Prior to writing Utopia, Thomas More was undersheriff of London. He was a cop. It should come as no surprise, then, to see that an LAPD tactical flight officer or, for that matter, an FBI special agent might also dabble in large-scale spatial thinking, where visionary law enforcement becomes its own strange form of architectural or urban design. After all, they belong to a distinguished lineage: More’s Utopia shows that police visions of the metropolis are integral to the Western literary tradition. Indeed, the possibility that a twenty-first-century Utopia might yet be written by a retired police helicopter pilot or by an FBI bank-crime investigator is oddly compelling, even if, as with More’s own classic text, it is unlikely that every aspect of their ideal city would appeal to everyone’s taste.

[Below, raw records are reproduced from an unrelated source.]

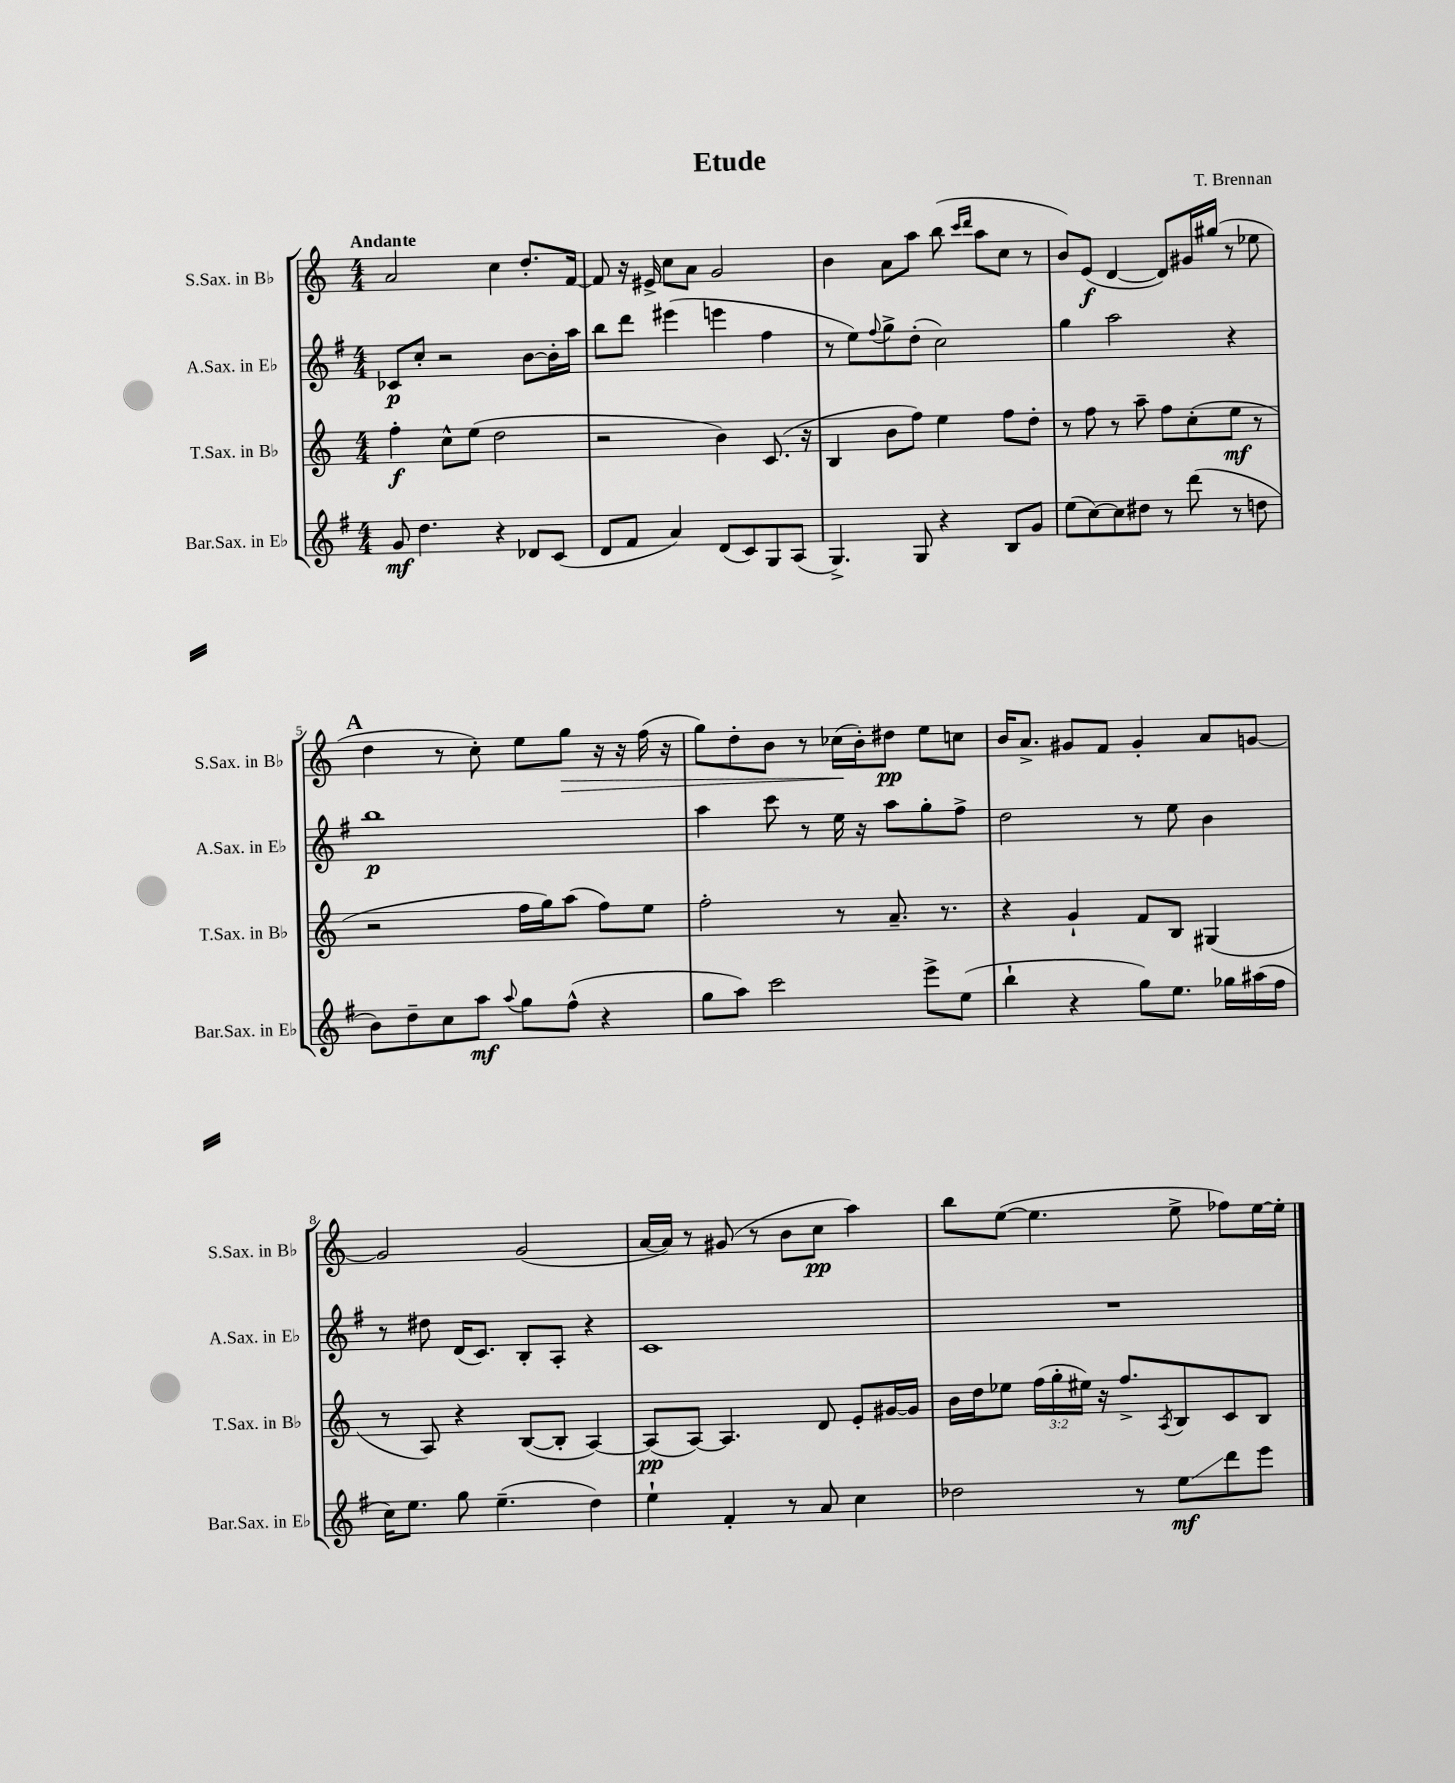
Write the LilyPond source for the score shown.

\header { title = "Etude" composer = "T. Brennan" }
<<
\new StaffGroup <<
\new Staff = "s0" \with { instrumentName = "S.Sax. in Bb" shortInstrumentName = "S.Sax. in Bb" } {
    \clef treble \key c \major \numericTimeSignature \time 4/4 \tempo "Andante"
    a'2 c''4 d''8.-. f'16~ |
    f'8 r16 eis'16-> c''8 a'8 g'2 |
    b'4 a'8 a''8 b''8( \grace { c'''16 d'''16 } a''8 c''8 r8 |
    b'8) e'8\f( d'4~ d'8) gis'16 gis''16( r8 ees''8 |
    \mark \markup { \bold "A" } d''4 r8 c''8-.) e''8 g''8\> r16 r16 f''16( r16 |
    g''8) d''8-. b'8 r8 ces''16\!( b'16-.) dis''8\pp e''8 c''8 |
    b'16 a'8.-> gis'8 f'8 gis'4-. a'8 g'8~ |
    g'2 g'2( |
    a'16~ a'16) r8 gis'8( r8 b'8 c''8\pp a''4) |
    b''8 e''8~( e''4. e''8-> fes''8) e''16~ e''16-. \bar "|." |
}
\new Staff = "s1" \with { instrumentName = "A.Sax. in Eb" shortInstrumentName = "A.Sax. in Eb" } {
    \clef treble \key g \major \numericTimeSignature \time 4/4
    ces'8\p c''8-. r2 b'8~ b'16-. a''16 |
    b''8 d'''8 eis'''4( e'''4 fis''4 |
    r8 e''8) \appoggiatura { fis''8 } g''8-> d''8-.( c''2) |
    g''4 a''2 r4 |
    \mark \markup { \bold "A" } b''1\p |
    a''4 c'''8 r8 e''16 r16 a''8 g''8-. fis''8-> |
    d''2 r8 e''8 b'4 |
    r8 dis''8 d'16( c'8.) b8-. a8-. r4 |
    c'1 |
    R1 \bar "|." |
}
\new Staff = "s2" \with { instrumentName = "T.Sax. in Bb" shortInstrumentName = "T.Sax. in Bb" } {
    \clef treble \key c \major \numericTimeSignature \time 4/4 \override Staff.TupletNumber.text = #tuplet-number::calc-fraction-text
    f''4-.\f c''8-^ e''8( d''2 |
    r2 b'4) c'8.( r16 |
    b4 b'8 f''8) e''4 f''8 d''8-. |
    r8 f''8 r8 a''8-- f''8 c''8-.( e''8\mf r8 |
    \mark \markup { \bold "A" } r2 f''16 g''16) a''8( f''8) e''8 |
    f''2-. r8 a'8.-- r8. |
    r4 g'4-! f'8 b8 gis4( |
    r8 a8) r4 b8~( b8-. a4~) |
    a8\pp( a8~) a4. d'8 e'8-. gis'16~ gis'16 |
    b'16 d''16 ees''8 \tuplet 3/2 { f''16( g''16-. eis''16) } r16 f''8.-> \acciaccatura { a8 } b8 c'8 b8 \bar "|." |
}
\new Staff = "s3" \with { instrumentName = "Bar.Sax. in Eb" shortInstrumentName = "Bar.Sax. in Eb" } {
    \clef treble \key g \major \numericTimeSignature \time 4/4
    g'8\mf d''4. r4 des'8 c'8( |
    d'8 fis'8 a'4) d'8( c'8) g8 a8( |
    g4.->) g8 r4 b8 g'8 |
    e''8( c''8~) c''8 dis''8 r8 d'''8( r8 d''8 |
    \mark \markup { \bold "A" } b'8) d''8-- c''8 a''8\mf \appoggiatura { a''8 } g''8 fis''8-^( r4 |
    g''8 a''8) c'''2 e'''8-> e''8( |
    b''4-! r4 g''8) e''8. ges''16 ais''16( fis''16 |
    c''16) e''8. g''8 e''4.--( d''4) |
    e''4-! fis'4-. r8 a'8 c''4 |
    des''2 r8 e''8\glissando\mf d'''8 e'''8 \bar "|." |
}
>>
>>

Using the rules of four, Burdette told me, he could navigate to basically any building in Los Angeles. It was as if some secret code had been found hidden within the city’s addressing system, an occult arithmetic uncovered by police helicopter crews to cast a spell over the metropolis below. In reality, the rules of four fall somewhere between a rule of thumb and an algorithm, and they allow for nearly instantaneous yet accurate aerial navigation. Using them, Burdette explained, he and his pilot could fly from edge to edge of the entire metropolis, reading the streets below like the scanning arm of a hard drive—then swooping down into that shining grid wherever a crime had occurred.

“The way the parcels work in the city of Los Angeles,” Burdette began, “is that Main Street and First Street are the hub of the city.” This is also where the LAPD built its headquarters, a huge new building I was able to visit later for a meeting with detectives from the Burglary Special Section. The LAPD is thus literally at the very center of the metropolis, its numerological heart: it is the zero point from which everything else emanates, with Los Angeles a kind of giant mandala built by the police, airborne lords of the spiderweb.

Street numbers get bigger heading south from police headquarters, and it works arithmetically. “If it’s the fourth house south of the corner on the west side of the street,” Burdette explained, speaking very carefully and watching to be sure I was following him, “then the address is going to be an odd number. The rules of four mean that I can do four times four—it’s the fourth house, times four—which is sixteen. But, because the numbers on that side of the street are odd, we know we’re going to be looking at either fifteen or seventeen. So, if the address is south of Thirty-Eighth Street and it’s the fourth house on the west side of the street, then it’s going to be 3815 or 3817. It is going to be that address. If it’s on the other side of the street, it’s going to be even—it’s going to be 3816 or 3818.”